On Jul 26, 2006, at 6:16 PM, Phil Carns wrote:
I think I'm getting voted down here, so I should probably just
shutup, but I don't think in practice we're going to have that
many child state machines that iterating through the list is at
all costly. I'm arguing for simpler mechanisms that fit in with
the job subsystem over something more fancy and possibly slightly
better performing.
Well, as far as the number of SMs goes, I would rather not risk
it. I still hope this is lightweight enough that we could
eventually use it in more places that would generate a lot of
children (like a re-architected sys-io implementation), though I
don't know if that will pan out in practice. I got bitten by a
similar assumption in the flow protocol- it used to track all of
its posted operations for testing rather than relying on someone to
notify it of completion. Admittedly the flow protocol is a more
obvious case and I should have known better, but at the time it
seemed reasonable :)
Hmm...I had been thinking about a flow implementation that used the
new concurrent state machine code...it sounds like that's a bad idea
because the testing and restarting would take too long to switch
between bmi and trove? We use the post/test model through pvfs2
though, so maybe I don't understand the issue.
I think that the way that you describe would work fine too, but
it would require a little more active work to check the status
of the array of child SMs and would require more code to keep
track of them.
Probably a bit more code yes, but it seems cleaner than keeping
around backpointers and checking for parents. Instead of driving
all state machines from one place, this event notification
scheme essentially replaces the last child state machine with the
parent, which seems like a bit of hack and harder to debug.
I think I'm lost now. What do you mean by replace? The states are
still isolated, jobs trigger the transitions, only one state action
gets executed at a time, there still may be a time gap between
completion of any given child and when the parent picks up
processing again, and there are still frames. I think both
approaches will look the same when running unless I missed
something. If Walt puts a longjmp() in there we can both hit him
over the head.
Heh. Don't give him ideas! ;-)
I was operating under the constraint that a state machine can only
post a job for itself. If I understand the current plan correctly,
using job_null in the child state machine to post a job for the
parent breaks that constraint, and so in some sense is a replace (the
job_null actually takes the parent smcb pointer).

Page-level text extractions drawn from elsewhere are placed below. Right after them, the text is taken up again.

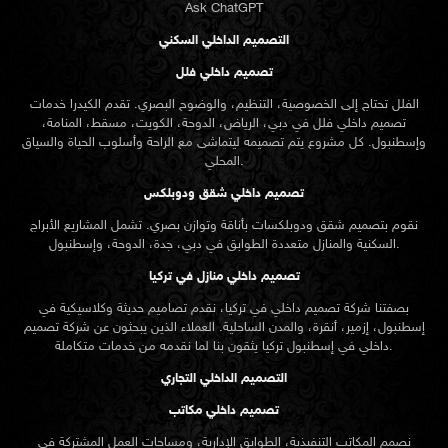
Ask ChatGPT
التصميم الداخلي السكني
تصميم داخلي فلل
الفلل تحتاج إلى الخصوصية، التنظيم، والوضوح البصري. تقدم الكيدرا خدمات
تصميم داخلي فلل في دبي، الرياض، الدوحة، الكويت، مسقط، المنامة،
وإسطنبول. كل مشروع يتم تصميمه ليتماشى مع الراحة وأسلوب الحياة والسياق
المحلي.
تصميم داخلي شقق ودوبلكس
نقوم بتصميم شقق ودوبلكسات بأناقة وتوازن بصري. تشمل المشاريع الأبراج
السكنية والمنازل متعددة الطوابق في دبي، جدة، الدوحة، وإسطنبول.
تصميم داخلي منازل في تركيا
بصفتنا شركة تصميم داخلي في تركيا، نقدم تصاميم حديثة وكلاسيكية في
إسطنبول، إزمير، أنقرة، والمدن الساحلية. العملاء الذين يبحثون عن
شركة تصميم
تركيا يثقون بنا لما نقدمه من خدمات متكاملة.
داخلي في إسطنبول
التصميم الداخلي التجاري
تصميم داخلي مكاتب
نصمم المكاتب التنفيذية، الطوابق الإدارية، ومساحات العمل المشتركة في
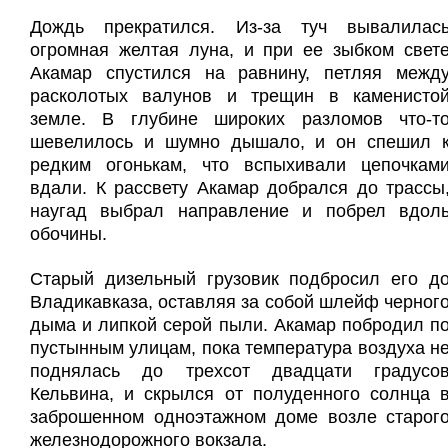
Дождь прекратился. Из-за туч вывалилас
огромная желтая луна, и при ее зыбком свет
Акамар спустился на равнину, петляя межд
расколотых валунов и трещин в каменисто
земле. В глубине широких разломов что-т
шевелилось и шумно дышало, и он спешил 
редким огонькам, что вспыхивали цепочкам
вдали. К рассвету Акамар добрался до трассы
наугад выбрал направление и побрел вдол
обочины.
Старый дизельный грузовик подбросил его д
Владикавказа, оставляя за собой шлейф черног
дыма и липкой серой пыли. Акамар побродил п
пустынным улицам, пока температура воздуха н
поднялась до трехсот двадцати градусо
Кельвина, и скрылся от полуденного солнца 
заброшенном одноэтажном доме возле старог
железнодорожного вокзала.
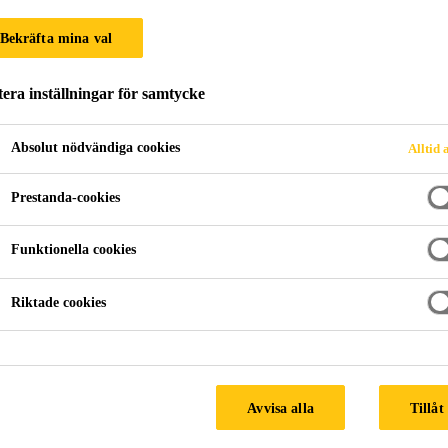
Bekräfta mina val
ONG
era inställningar för samtycke
Absolut nödvändiga cookies
Alltid 
Prestanda-cookies
Funktionella cookies
Riktade cookies
g till kunder som ständigt försöker att bygga bä
krav från beställare, regelverk och slutkunder bl
Avvisa alla
Tillåt
ina kunder och deras behov lika bra som du gör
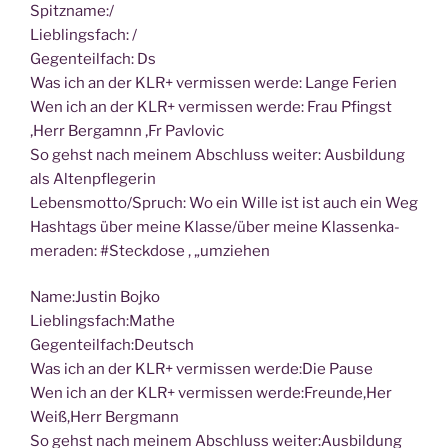
Spitzname:/
Lieblingsfach: /
Gegen­teil­fach: Ds
Was ich an der KLR+ ver­mis­sen wer­de: Lan­ge Ferien
Wen ich an der KLR+ ver­mis­sen wer­de: Frau Pfingst
‚Herr Bergamnn ‚Fr Pavlovic
So gehst nach mei­nem Abschluss wei­ter: Aus­bil­dung
als Altenpflegerin
Lebensmotto/Spruch: Wo ein Wil­le ist ist auch ein Weg
Hash­tags über mei­ne Klasse/über mei­ne Klas­sen­ka­
me­ra­den: #Steck­do­se , „umzie­hen
Name:Justin Boj­ko
Lieblingsfach:Mathe
Gegenteilfach:Deutsch
Was ich an der KLR+ ver­mis­sen werde:Die Pause
Wen ich an der KLR+ ver­mis­sen werde:Freunde,Her
Weiß,Herr Bergmann
So gehst nach mei­nem Abschluss weiter:Ausbildung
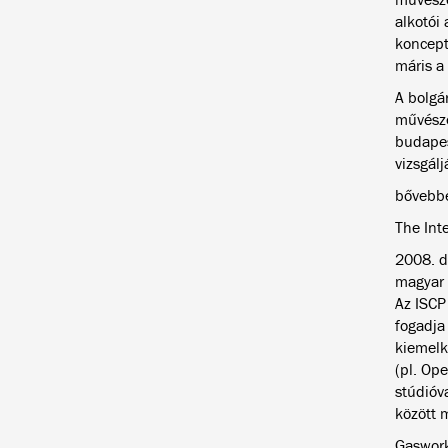
alkotói
koncept
máris a
A bolgá
művésze
budapes
vizsgálj
bővebb
The Int
2008. d
magyar 
Az ISCP
fogadja
kiemelk
(pl. Op
stúdióv
között 
Gaswork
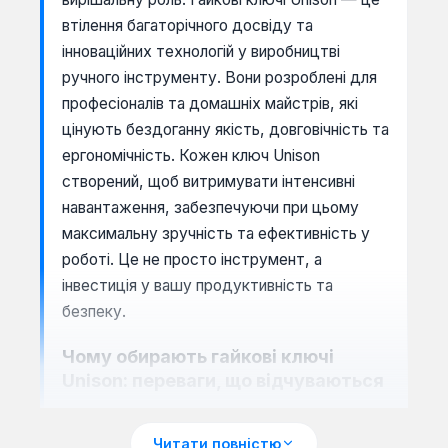
втілення багаторічного досвіду та
інноваційних технологій у виробництві
ручного інструменту. Вони розроблені для
професіоналів та домашніх майстрів, які
цінують бездоганну якість, довговічність та
ергономічність. Кожен ключ Unison
створений, щоб витримувати інтенсивні
навантаження, забезпечуючи при цьому
максимальну зручність та ефективність у
роботі. Це не просто інструмент, а
інвестиція у вашу продуктивність та
безпеку.
Чому обирають гайкові ключі
Unison: переваги, що відчуваються
Бренд Unison зарекомендував себе як
виробник інструментів, що відповідають
Читати повністю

I think you're
probably right that its not a big difference either way, its just
cleaner in my head to only have state machines posting jobs for
themselves.
I think having a pointer to the parent actually improves
debugability (though I'm not sure this approach actually requires
it, all you really need is either a job descriptor or a pointer to
a counter). If I have a state machine that does something bad or
gets stuck it would be nice to be able to work backwards to find
out who invoked it, without having to search for it in a seperate
data structure.
I don't mean to keep struggling with this issue- I honestly think
that both approaches are pretty good, and if Walt implements it the
way I think he is going to, then 95% of developers won't notice the
difference anyway. At this point I am mostly hammering away to
make sure I am not missing a larger issue...
Walt probably got more discussion than he bargained for, but at the
least, lively discussion keeps me awake in the afternoon ;-).